Ever since the queen's death, addresses were prepared in different parts of Scotland against the union, which was deemed a national grievance; and the Jacobites did not fail to encourage this aversion.
Though the hopes of dissolving that treaty were baffled by the industry and other arts of the revolutioners, who secured a majority of whigs in parliament, they did not lay aside their designs of attempting something of consequence in favour of the pretender; but maintained a correspondence with the malcontents of England, a great number of whom were driven by apprehension, hard usage, and resentment, into a system of politics which otherwise they would not have espoused.

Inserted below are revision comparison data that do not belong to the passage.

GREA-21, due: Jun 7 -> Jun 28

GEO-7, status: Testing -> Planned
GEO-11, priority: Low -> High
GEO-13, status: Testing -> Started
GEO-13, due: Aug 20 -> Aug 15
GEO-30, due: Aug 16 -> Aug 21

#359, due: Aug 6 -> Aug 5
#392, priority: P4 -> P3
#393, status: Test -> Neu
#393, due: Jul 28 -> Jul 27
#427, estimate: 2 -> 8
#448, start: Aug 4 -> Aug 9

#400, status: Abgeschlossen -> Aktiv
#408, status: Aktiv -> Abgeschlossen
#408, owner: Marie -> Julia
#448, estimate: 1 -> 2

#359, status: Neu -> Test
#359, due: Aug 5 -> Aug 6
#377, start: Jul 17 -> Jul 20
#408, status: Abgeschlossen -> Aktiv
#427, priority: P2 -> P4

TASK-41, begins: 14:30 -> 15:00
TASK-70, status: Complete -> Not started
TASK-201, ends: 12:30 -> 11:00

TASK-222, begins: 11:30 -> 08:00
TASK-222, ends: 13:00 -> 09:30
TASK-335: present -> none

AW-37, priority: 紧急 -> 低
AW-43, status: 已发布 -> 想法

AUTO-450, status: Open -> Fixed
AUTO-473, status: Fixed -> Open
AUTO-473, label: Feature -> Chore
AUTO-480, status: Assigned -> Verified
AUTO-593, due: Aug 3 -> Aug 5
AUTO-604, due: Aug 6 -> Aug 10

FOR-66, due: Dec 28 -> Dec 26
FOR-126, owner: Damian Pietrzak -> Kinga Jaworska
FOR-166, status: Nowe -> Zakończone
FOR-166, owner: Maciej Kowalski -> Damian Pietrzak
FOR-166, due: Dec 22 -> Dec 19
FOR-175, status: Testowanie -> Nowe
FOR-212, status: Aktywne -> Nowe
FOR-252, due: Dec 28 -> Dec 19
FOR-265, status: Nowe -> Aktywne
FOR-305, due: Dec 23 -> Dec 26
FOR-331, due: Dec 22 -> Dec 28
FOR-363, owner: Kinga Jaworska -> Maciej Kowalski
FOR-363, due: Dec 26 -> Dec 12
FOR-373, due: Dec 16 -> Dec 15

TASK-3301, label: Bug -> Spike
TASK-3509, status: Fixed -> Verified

The tories finding themselves totally excluded from any share in the government and legislature, and exposed to the insolence and fury of a faction which they despised, began to wish in earnest for a revolution.
Some of them held private consultations, and communicated with the Jacobites, who conveyed their sentiments to the chevalier de St.George, with such exaggerations as were dictated by their own eagerness and extravagance. They assured the pretender that the nation was wholly disaffected to the new government; and indeed the clamours, tumults, and conversation of the people in general countenanced this assertion.